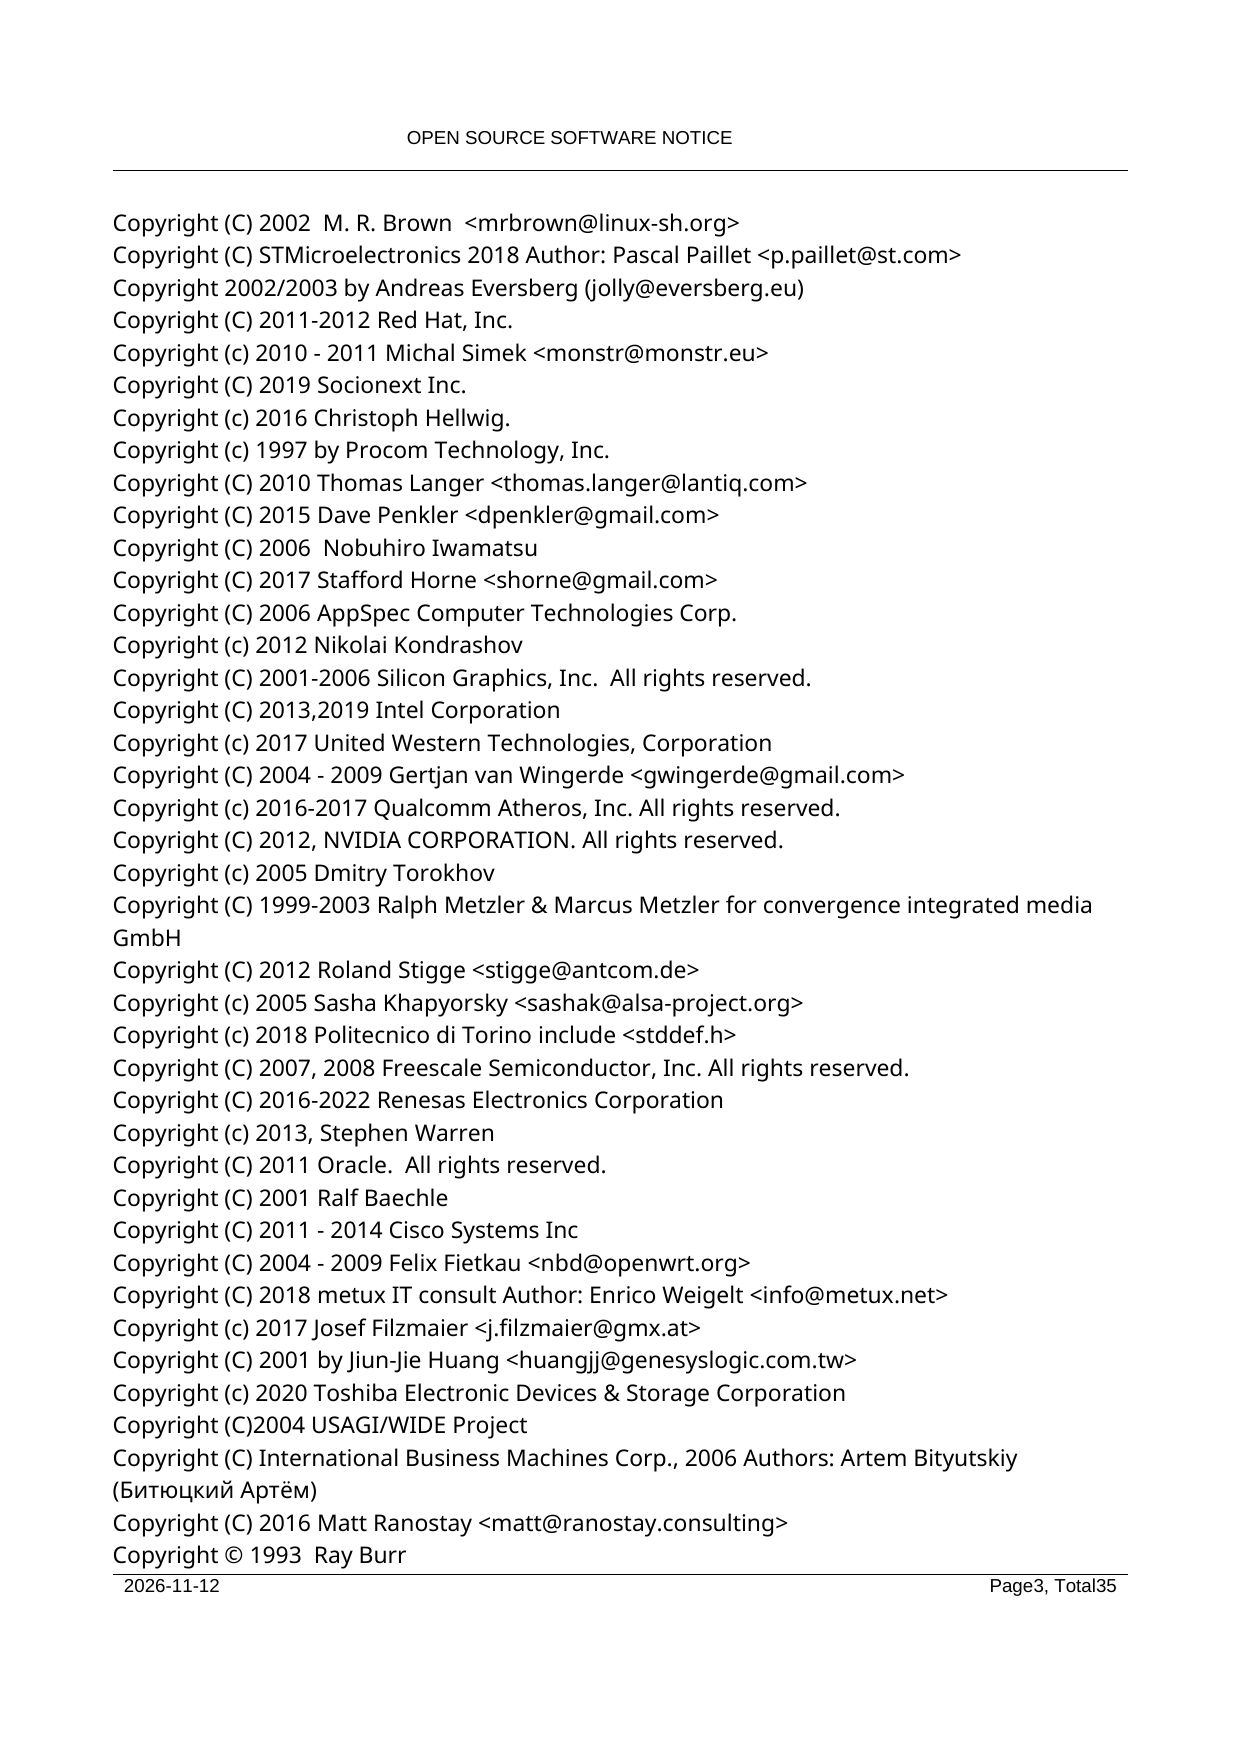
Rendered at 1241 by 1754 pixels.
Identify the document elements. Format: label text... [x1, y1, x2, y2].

text Copyright (C) 2006 AppSpec Computer Technologies Corp. [112, 596, 1128, 629]
text Copyright (C) 2004 - 2009 Gertjan van Wingerde <gwingerde@gmail.com> [112, 759, 1128, 791]
text Copyright (C) 2006 Nobuhiro Iwamatsu [112, 531, 1128, 564]
text Copyright (C) 2015 Dave Penkler <dpenkler@gmail.com> [112, 499, 1128, 531]
text Copyright (C) 2001-2006 Silicon Graphics, Inc. All rights reserved. [112, 661, 1128, 694]
text Copyright (C) 2016 Matt Ranostay <matt@ranostay.consulting> [112, 1506, 1128, 1539]
text Copyright (C) 2010 Thomas Langer <thomas.langer@lantiq.com> [112, 466, 1128, 499]
text Copyright (c) 2018 Politecnico di Torino include <stddef.h> [112, 1019, 1128, 1051]
text Copyright (C) 2016-2022 Renesas Electronics Corporation [112, 1084, 1128, 1116]
text Copyright (C) 2011-2012 Red Hat, Inc. [112, 304, 1128, 336]
text Copyright (c) 1997 by Procom Technology, Inc. [112, 434, 1128, 466]
text Copyright (c) 2016 Christoph Hellwig. [112, 401, 1128, 434]
text Copyright (C) 2013,2019 Intel Corporation [112, 694, 1128, 726]
text Copyright (C) 2012, NVIDIA CORPORATION. All rights reserved. [112, 824, 1128, 856]
text Copyright © 1993 Ray Burr [112, 1539, 1128, 1571]
text Copyright (c) 2016-2017 Qualcomm Atheros, Inc. All rights reserved. [112, 791, 1128, 824]
text Copyright (C) 2012 Roland Stigge <stigge@antcom.de> [112, 954, 1128, 986]
text Copyright (c) 2017 United Western Technologies, Corporation [112, 726, 1128, 759]
text Copyright (C) International Business Machines Corp., 2006 Authors: Artem Bityutskiy (Битюцкий Артём) [112, 1441, 1128, 1506]
text Copyright (C) 2019 Socionext Inc. [112, 369, 1128, 401]
text Copyright 2002/2003 by Andreas Eversberg (jolly@eversberg.eu) [112, 271, 1128, 304]
text Copyright (c) 2005 Dmitry Torokhov [112, 856, 1128, 889]
text Copyright (c) 2010 - 2011 Michal Simek <monstr@monstr.eu> [112, 336, 1128, 369]
text Copyright (c) 2005 Sasha Khapyorsky <sashak@alsa-project.org> [112, 986, 1128, 1019]
text Copyright (C) 1999-2003 Ralph Metzler & Marcus Metzler for convergence integrated media GmbH [112, 889, 1128, 954]
text Copyright (c) 2020 Toshiba Electronic Devices & Storage Corporation [112, 1376, 1128, 1409]
text Copyright (C) 2018 metux IT consult Author: Enrico Weigelt <info@metux.net> [112, 1279, 1128, 1311]
text Copyright (C) 2011 - 2014 Cisco Systems Inc [112, 1214, 1128, 1246]
text Copyright (c) 2012 Nikolai Kondrashov [112, 629, 1128, 661]
text Copyright (C) 2001 Ralf Baechle [112, 1181, 1128, 1214]
text Copyright (C) 2011 Oracle. All rights reserved. [112, 1149, 1128, 1181]
text Copyright (C) 2007, 2008 Freescale Semiconductor, Inc. All rights reserved. [112, 1051, 1128, 1084]
text Copyright (C)2004 USAGI/WIDE Project [112, 1409, 1128, 1441]
text Copyright (C) 2002 M. R. Brown <mrbrown@linux-sh.org> [112, 206, 1128, 239]
text Copyright (C) 2017 Stafford Horne <shorne@gmail.com> [112, 564, 1128, 596]
text Copyright (C) STMicroelectronics 2018 Author: Pascal Paillet <p.paillet@st.com> [112, 239, 1128, 271]
text Copyright (c) 2013, Stephen Warren [112, 1116, 1128, 1149]
text Copyright (C) 2001 by Jiun-Jie Huang <huangjj@genesyslogic.com.tw> [112, 1344, 1128, 1376]
text Copyright (c) 2017 Josef Filzmaier <j.filzmaier@gmx.at> [112, 1311, 1128, 1344]
text Copyright (C) 2004 - 2009 Felix Fietkau <nbd@openwrt.org> [112, 1246, 1128, 1279]
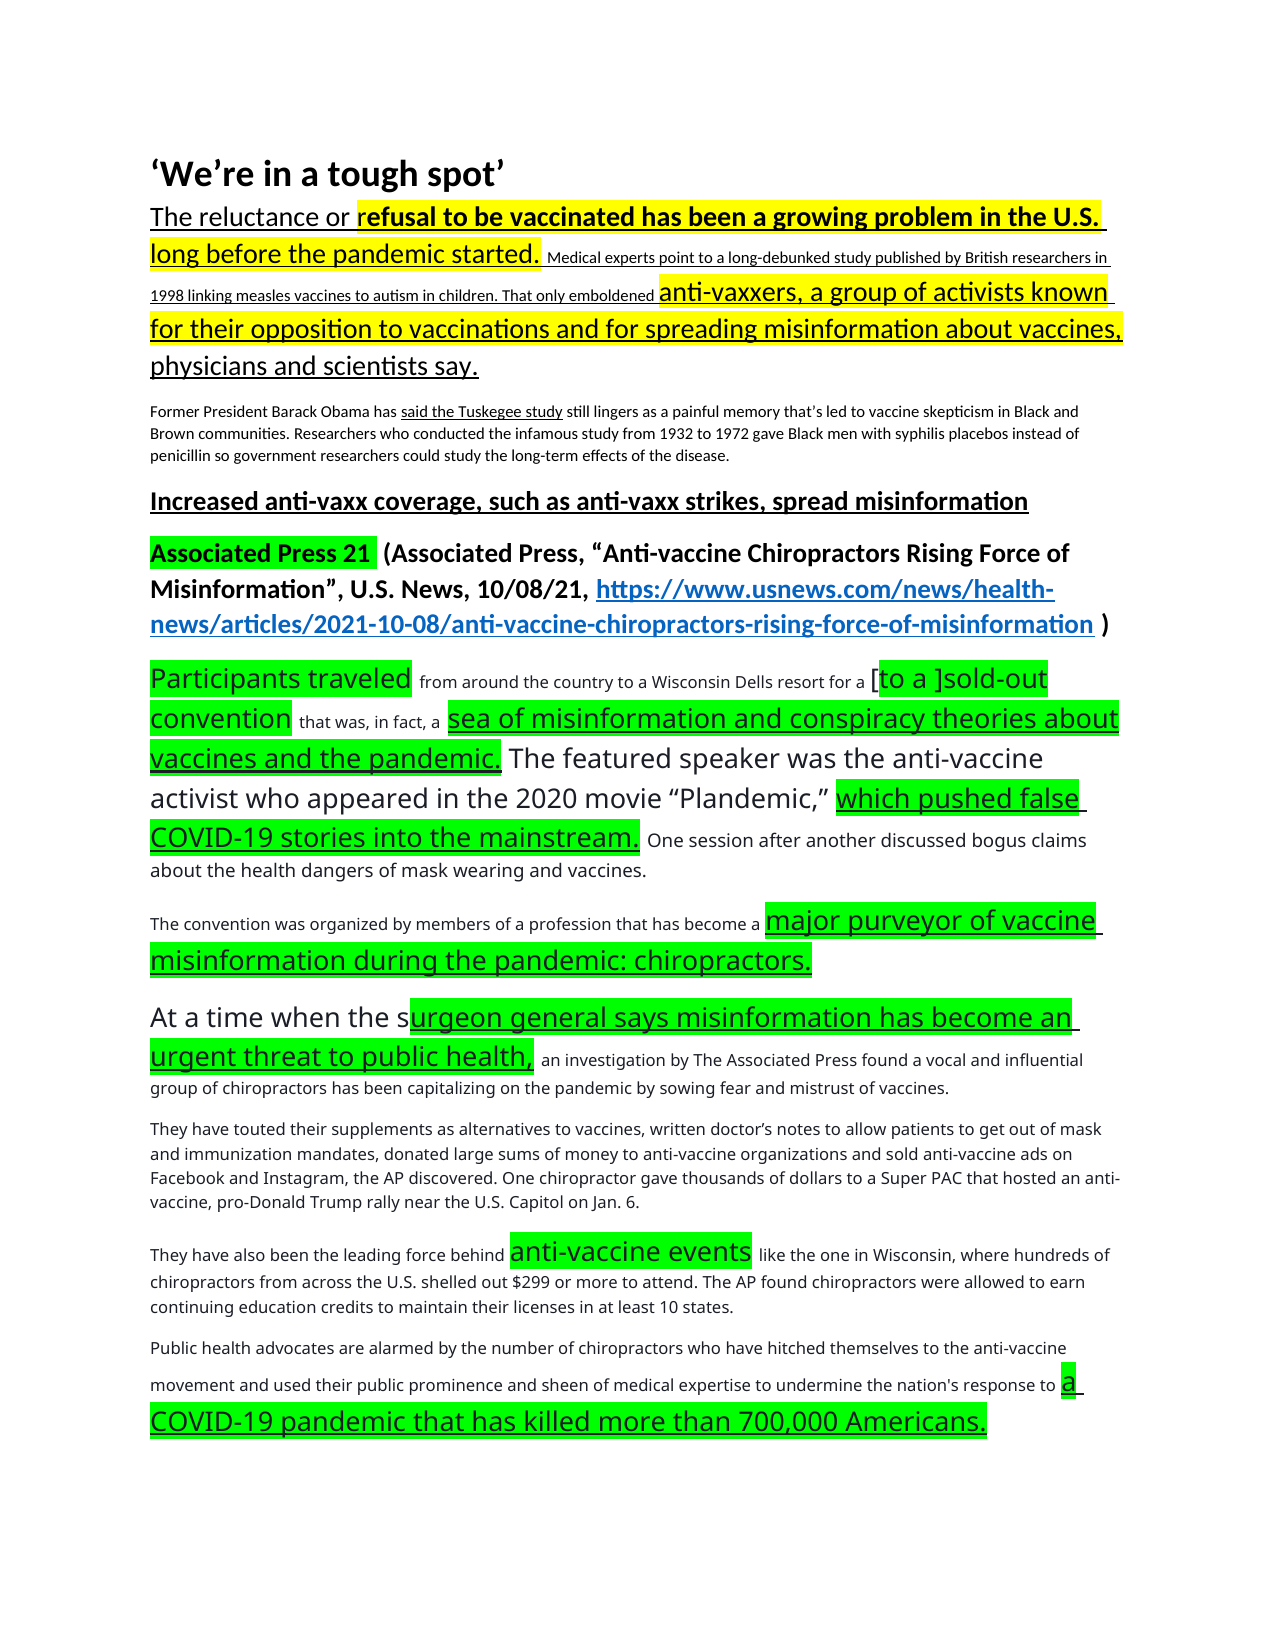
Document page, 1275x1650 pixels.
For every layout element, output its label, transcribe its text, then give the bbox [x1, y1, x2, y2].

text They have also been the leading force behind anti-vaccine events like the one in Wisconsin, where hundreds of chiropractors from across the U.S. shelled out $299 or more to attend. The AP found chiropractors were allowed to earn continuing education credits to maintain their licenses in at least 10 states. [150, 1232, 1125, 1318]
text Former President Barack Obama has said the Tuskegee study still lingers as a painful memory that’s led to vaccine skepticism in Black and Brown communities. Researchers who conducted the infamous study from 1932 to 1972 gave Black men with syphilis placebos instead of penicillin so government researchers could study the long-term effects of the disease. [150, 402, 1125, 466]
subtitle ‘We’re in a tough spot’ [150, 150, 1125, 196]
text Public health advocates are alarmed by the number of chiropractors who have hitched themselves to the anti-vaccine movement and used their public prominence and sheen of medical expertise to undermine the nation's response to a COVID-19 pandemic that has killed more than 700,000 Americans. [150, 1337, 1125, 1439]
text Associated Press 21 (Associated Press, “Anti-vaccine Chiropractors Rising Force of Misinformation”, U.S. News, 10/08/21, https://www.usnews.com/news/health-news/articles/2021-10-08/anti-vaccine-chiropractors-rising-force-of-misinformation ) [150, 536, 1125, 640]
text Participants traveled from around the country to a Wisconsin Dells resort for a [to a ]sold-out convention that was, in fact, a sea of misinformation and conspiracy theories about vaccines and the pandemic. The featured speaker was the anti-vaccine activist who appeared in the 2020 movie “Plandemic,” which pushed false COVID-19 stories into the mainstream. One session after another discussed bogus claims about the health dangers of mask wearing and vaccines. [150, 660, 1125, 883]
text The reluctance or refusal to be vaccinated has been a growing problem in the U.S. long before the pandemic started. Medical experts point to a long-debunked study published by British researchers in 1998 linking measles vaccines to autism in children. That only emboldened anti-vaxxers, a group of activists known for their opposition to vaccinations and for spreading misinformation about vaccines, physicians and scientists say. [150, 199, 1125, 382]
text Increased anti-vaxx coverage, such as anti-vaxx strikes, spread misinformation [150, 484, 1125, 517]
text They have touted their supplements as alternatives to vaccines, written doctor’s notes to allow patients to get out of mask and immunization mandates, donated large sums of money to anti-vaccine organizations and sold anti-vaccine ads on Facebook and Instagram, the AP discovered. One chiropractor gave thousands of dollars to a Super PAC that hosted an anti-vaccine, pro-Donald Trump rally near the U.S. Capitol on Jan. 6. [150, 1118, 1125, 1214]
text At a time when the surgeon general says misinformation has become an urgent threat to public health, an investigation by The Associated Press found a vocal and influential group of chiropractors has been capitalizing on the pandemic by sowing fear and mistrust of vaccines. [150, 998, 1125, 1099]
text The convention was organized by members of a profession that has become a major purveyor of vaccine misinformation during the pandemic: chiropractors. [150, 902, 1125, 978]
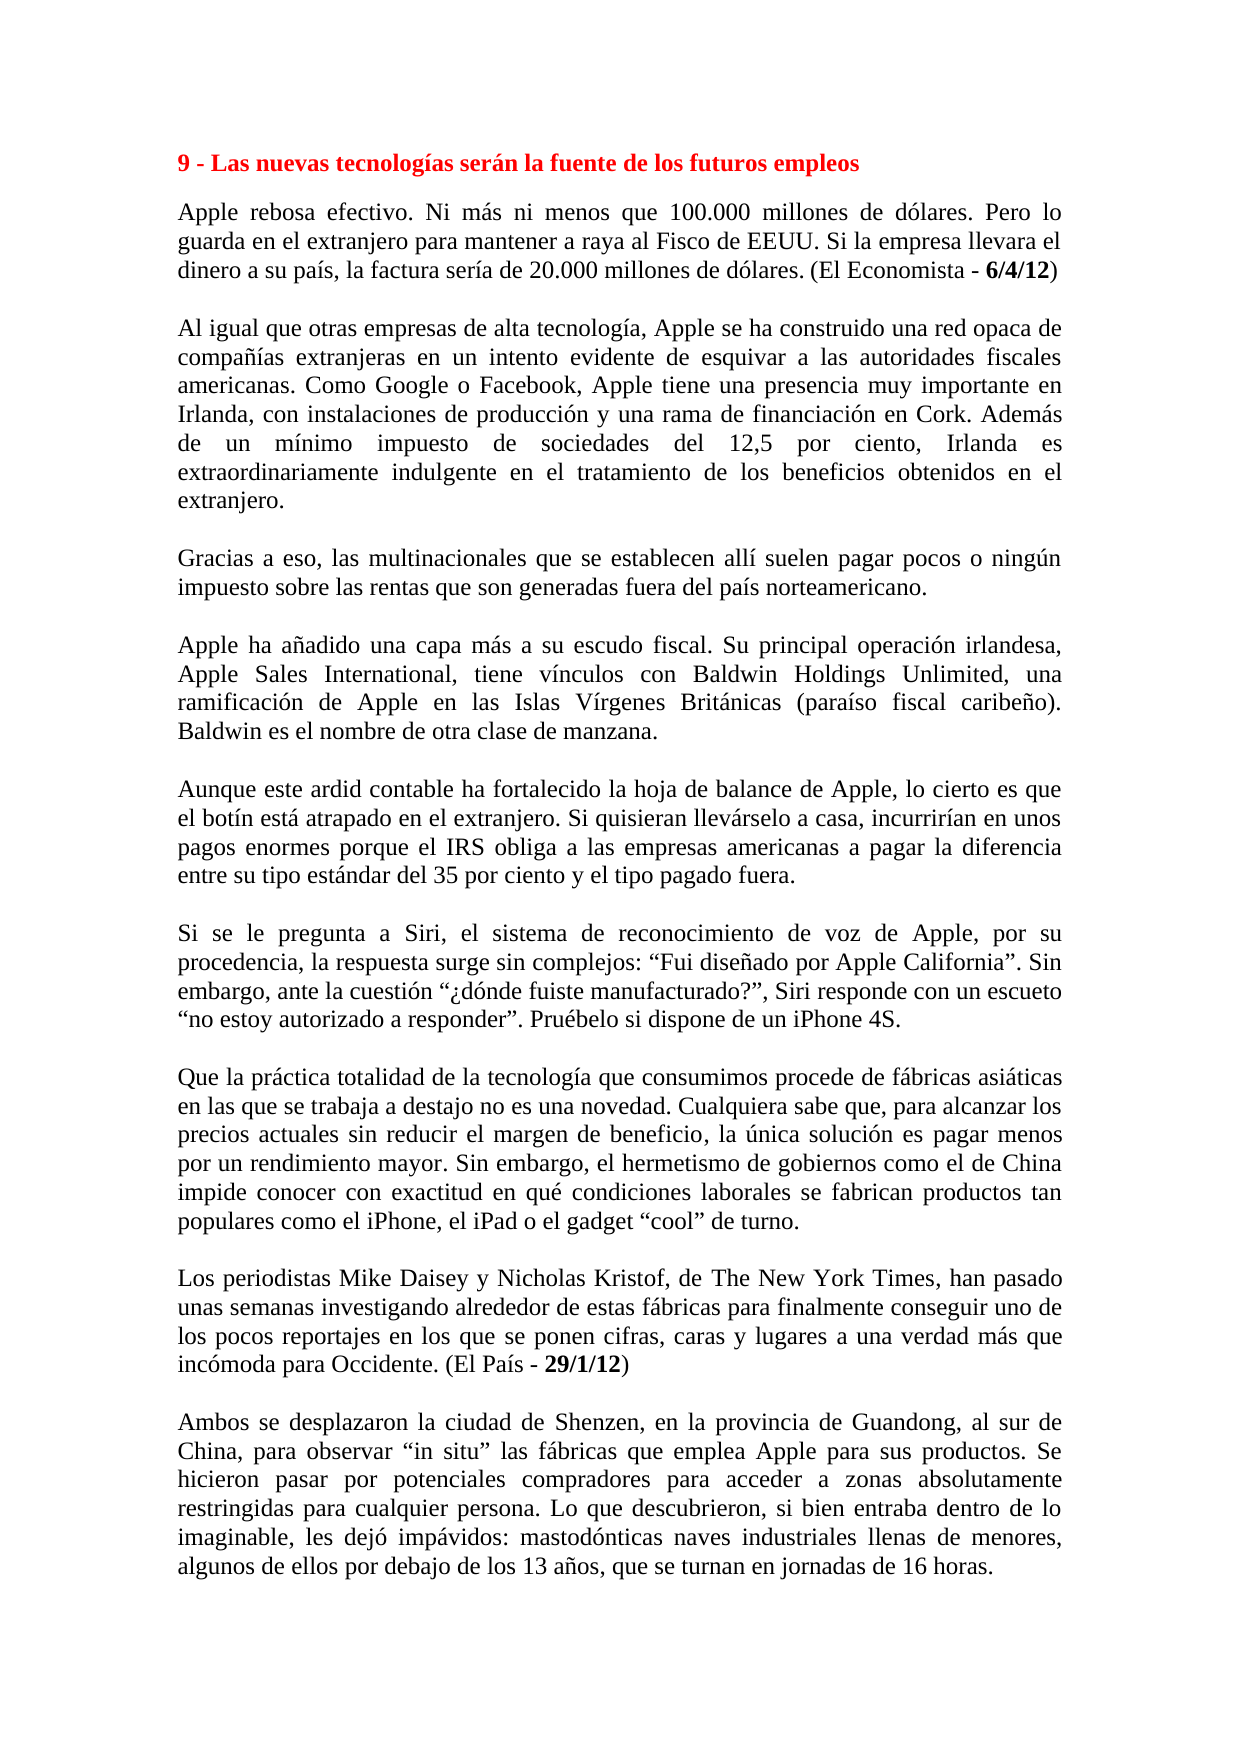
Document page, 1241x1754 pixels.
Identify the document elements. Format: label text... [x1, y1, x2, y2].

- - - -

To do >>
Nothing but the lines from the line with "Document page, 1241x1754 pixels." to the last line of the listing above should appear; please retype them exactly, both ends included.

Output below >>
Document page, 1241x1754 pixels.
Identify the document elements. Format: label text... [x1, y1, x2, y2].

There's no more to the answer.